Another approach would be to try and write a smart agent that understands Connect4. Maybe there’s an optimal strategy, it could detect twos and threes in a row to build on or protect against, or maybe it’ll use heuristics for tricking the other player.
Or maybe we could train a machine learning model to analyze past games and figure out which game states are good and which actions lead to them. We could train it on professional Connect4 Twitch streams.
I didn’t do any of that.
The way my agent works is like this. Instead of using any sort of logic about the current state of the game, the agent runs simulations to figure out which move is best.
It needs to figure out which move has the highest probability of winning. It does this by trying every move. It copies the game state for each possible move and takes it. These are all the possible next states. To see which one is the best it simulates 10,000 “random” games that start from each of these states. In the simulated games it just picks random moves for each player. After these 10,000 games, it scores the state.
wins - losses / 10,000
Whichever action led to the state with the highest score is the action it takes in the real game.

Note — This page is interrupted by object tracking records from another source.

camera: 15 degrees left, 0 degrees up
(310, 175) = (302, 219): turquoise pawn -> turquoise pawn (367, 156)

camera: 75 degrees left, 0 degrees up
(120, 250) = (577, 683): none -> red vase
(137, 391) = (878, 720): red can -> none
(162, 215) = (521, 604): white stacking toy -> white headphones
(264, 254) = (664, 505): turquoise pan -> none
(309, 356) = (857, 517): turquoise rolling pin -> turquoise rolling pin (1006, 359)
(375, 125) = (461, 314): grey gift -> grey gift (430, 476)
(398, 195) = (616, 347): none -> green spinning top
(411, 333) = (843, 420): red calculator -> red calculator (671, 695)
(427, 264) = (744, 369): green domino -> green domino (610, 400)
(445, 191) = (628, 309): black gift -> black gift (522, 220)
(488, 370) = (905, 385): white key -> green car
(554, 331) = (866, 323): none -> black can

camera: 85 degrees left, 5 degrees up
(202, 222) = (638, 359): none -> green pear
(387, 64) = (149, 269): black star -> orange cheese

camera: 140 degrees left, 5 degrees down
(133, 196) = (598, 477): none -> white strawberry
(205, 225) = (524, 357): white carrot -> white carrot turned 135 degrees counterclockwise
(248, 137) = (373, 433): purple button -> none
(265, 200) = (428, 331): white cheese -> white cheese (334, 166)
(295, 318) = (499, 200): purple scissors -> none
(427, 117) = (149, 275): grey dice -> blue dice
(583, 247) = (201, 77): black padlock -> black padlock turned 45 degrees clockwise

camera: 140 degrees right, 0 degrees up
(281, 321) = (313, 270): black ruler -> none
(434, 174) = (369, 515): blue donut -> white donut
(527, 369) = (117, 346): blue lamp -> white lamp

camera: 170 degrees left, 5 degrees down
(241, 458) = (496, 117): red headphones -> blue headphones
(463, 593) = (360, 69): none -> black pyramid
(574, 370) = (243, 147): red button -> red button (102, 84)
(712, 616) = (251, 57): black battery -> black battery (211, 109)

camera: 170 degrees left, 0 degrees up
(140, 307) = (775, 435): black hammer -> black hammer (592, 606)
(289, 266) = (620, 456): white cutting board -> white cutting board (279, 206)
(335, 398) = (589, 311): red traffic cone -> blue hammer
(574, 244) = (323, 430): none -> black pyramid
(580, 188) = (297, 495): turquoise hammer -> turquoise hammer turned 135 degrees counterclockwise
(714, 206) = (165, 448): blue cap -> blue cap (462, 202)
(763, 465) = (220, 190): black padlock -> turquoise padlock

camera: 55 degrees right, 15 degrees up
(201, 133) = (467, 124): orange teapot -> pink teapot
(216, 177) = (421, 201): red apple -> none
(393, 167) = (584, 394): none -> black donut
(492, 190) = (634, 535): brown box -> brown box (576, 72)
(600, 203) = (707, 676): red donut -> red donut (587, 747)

So on each turn, the agent plays up to 70,000 games of Connect4 before picking a move.
This algorithm is called Monte-Carlo Tree Search. You can think of the game states as a tree where every action you could take is an edge leading to the next game state. The tree expands out to the leaf nodes which are the endgame states, where a player wins or it’s a tie.
Tree of Game States
This tree is huge since most nodes branch into 7 more. We can’t just traverse the whole tree so we do a bunch of depth-first random samples (the simulated games) to try and find a path more likely to lead to us winning.
This is cool because we don’t need to “understand” Connect4 to write the agent. There’s no logical evaluation of how “good” a move or game state is. We just need to simulate matches. The logic for turn selection is not much different than the random agent, we just pick a lot of random actions until we get a good vibe.
I’ve been doing a lot of research lately on game-playing agents. There are lots of different algorithms for different kinds of games. Connect4 has a lot of game states so it’s hard to just fully compute the probabilities of winning for each state and action. (You could do this in a simpler game like tic-tac-toe and can just calculate every possible move for every possible game.) Connect4 is easy to simulate though so this works well.
The agent is written in rust. It’s not really optimized, just runs all the simulations on a single thread, but it still goes fast enough (on my laptop) to play against.
The code for the agent (which you can play against) is here. https://github.com/saolsen/connect4 Good luck trying to beat it!